К раненым он относился более или менее терпимо. Но к тем больным, которые не имели счастья получить на фронте пулевое или осколочное ранение, а подцепили дизентерию, тиф, туберкулёз, заработали радикулит в окопной сырости, язву желудка от походных кухонь, граф презирал и считал симулянтами.

В госпитали граф любил нагрянуть неожиданно, как лиса в курятник. Точная дата визита превосходительства стала известна всего за сутки, и то случайно. Накануне чиновник министерства, приятель главного врача, шепнул ему за вистом, предупредил.

Всю ночь в коридорах шумно работали полотёры, не давали раненым спать. Ещё до рассвета сестёр отправили гладить бельё. Не хватало матрасов. Со склада привезли старые чехлы. Их поспешно штопали и набивали соломой.

Раненых, лежавших в коридоре, следовало разместить по палатам. Стали сдвигать койки, и несколько тут же сломались. Кинулись искать столяра.
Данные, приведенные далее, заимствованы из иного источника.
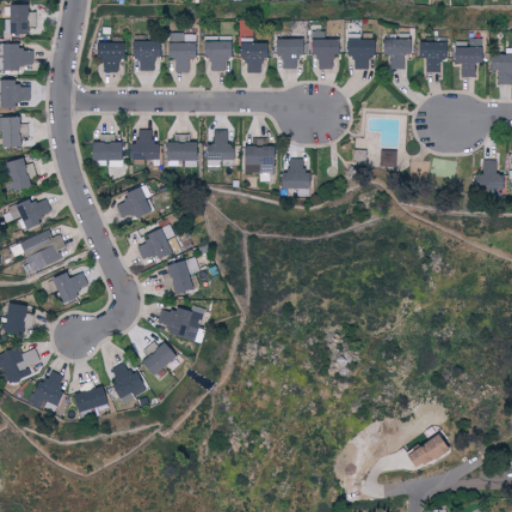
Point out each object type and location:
building: (18, 20)
building: (124, 26)
building: (177, 38)
building: (287, 52)
building: (322, 52)
building: (356, 52)
building: (395, 52)
building: (215, 54)
building: (141, 55)
building: (431, 55)
building: (107, 56)
building: (178, 56)
building: (251, 56)
building: (13, 58)
building: (467, 58)
building: (500, 68)
building: (12, 93)
road: (192, 101)
road: (478, 113)
building: (8, 131)
building: (142, 146)
building: (218, 149)
building: (105, 151)
building: (180, 151)
building: (357, 156)
building: (386, 159)
building: (257, 160)
building: (509, 166)
building: (15, 175)
building: (487, 177)
building: (295, 178)
road: (78, 186)
building: (32, 212)
building: (151, 246)
building: (40, 252)
building: (180, 276)
building: (67, 286)
building: (14, 319)
building: (182, 322)
building: (157, 359)
building: (16, 364)
building: (127, 384)
building: (45, 392)
building: (89, 401)
building: (422, 453)
road: (453, 488)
Нашли, но он был пьян. Накануне вечером праздновал день ангела своей супруги, причём в гостях у него были три приятеля, госпитальных санитара, которые тоже не успели протрезветь к утру. К обычному госпитальному букету запахов примешался дух перегара. Из кухни воняло пригоревшей кашей, вонь не выветривалась, а нос у превосходительства был весьма чуток. Главный врач сорвался, схватил за локоть кладовщика, тряс его и кричал так, что вспотел. Бедняга кладовщик не придумал ничего лучшего, как послать старика сторожа в ближайшую галантерейную лавку за одеколоном, чтобы опрыскать все помещения. Вскоре дышать в палатах и коридорах стало невозможно. Одеколон был самый дешёвый.

Михаил Владимирович столкнулся с Таней на лестнице. Она неслась вниз со стопкой историй болезни, при этом голова её была повёрнута назад, она кричала сестре Арине, стоявшей сверху:

— Ещё два травматических невротика из пятой офицерской!

Профессор поймал дочь на лету. Щёки её пылали, над верхней губой выступили капельки пота.

— Что ты бегаешь?

— Арсений Кириллович договорился в Обуховской, они возьмут наших невротиков, у них места есть!

— Что ты бегаешь? — повторил профессор и слегка потряс Таню за плечи.

— Так ведь превосходительство… — растерянно прошептала Таня, как будто просыпаясь.